At that time, it was considered that electrons only revolved in circular orbits around the atomic nucleus, Erwin claimed that electrons could also revolve in more complex elliptical orbits and calculated relativistic effects.

In this model the electrons were originally contemplated as a standing wave of matter whose amplitude decayed very fast when exceeding the atomic radius. Based on Young's experiment demonstrating wave-particle duality, he divided the emission of a light beam passing through a small hole through a camera.
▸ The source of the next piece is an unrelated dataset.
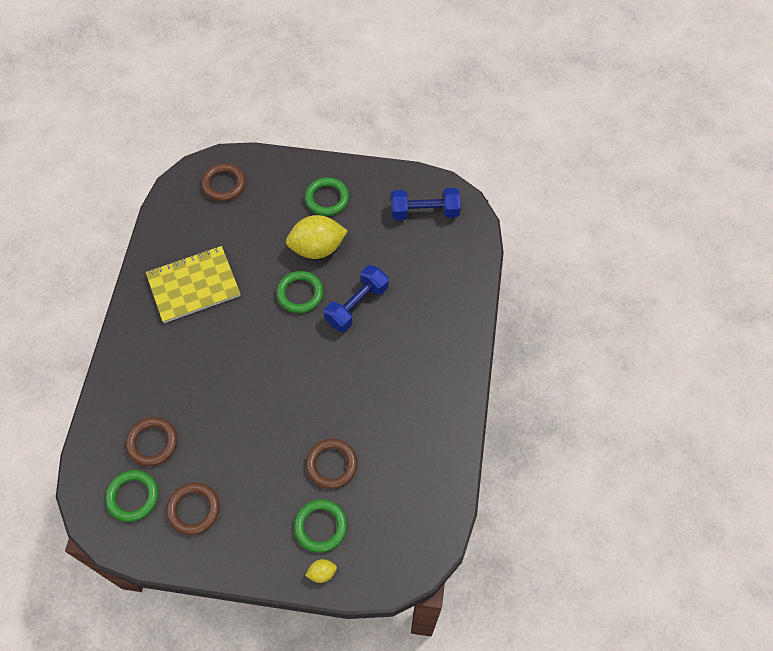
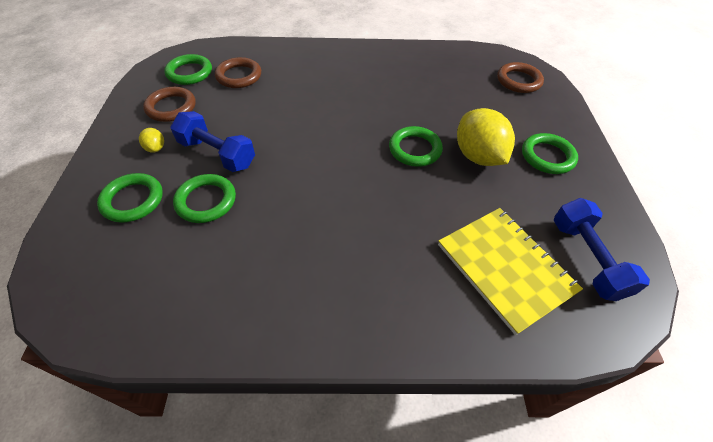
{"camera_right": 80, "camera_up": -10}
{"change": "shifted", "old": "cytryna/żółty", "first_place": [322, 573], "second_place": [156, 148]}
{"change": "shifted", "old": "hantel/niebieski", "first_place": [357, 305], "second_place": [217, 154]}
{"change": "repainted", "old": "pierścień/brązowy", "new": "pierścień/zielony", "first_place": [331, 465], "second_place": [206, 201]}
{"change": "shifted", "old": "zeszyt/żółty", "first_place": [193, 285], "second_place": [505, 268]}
The result was that both light beams hit a wall in a dark room. There the interference pattern between the two waves became apparent, showing that light can act as both a particle and a wave.

• It does not take into account the relativistic effects of fast electrons.
• The model also does not take into account electron spin.
• This model cannot explain why an electron in an excited quantum state can decay to a lower energy level if there is a free one.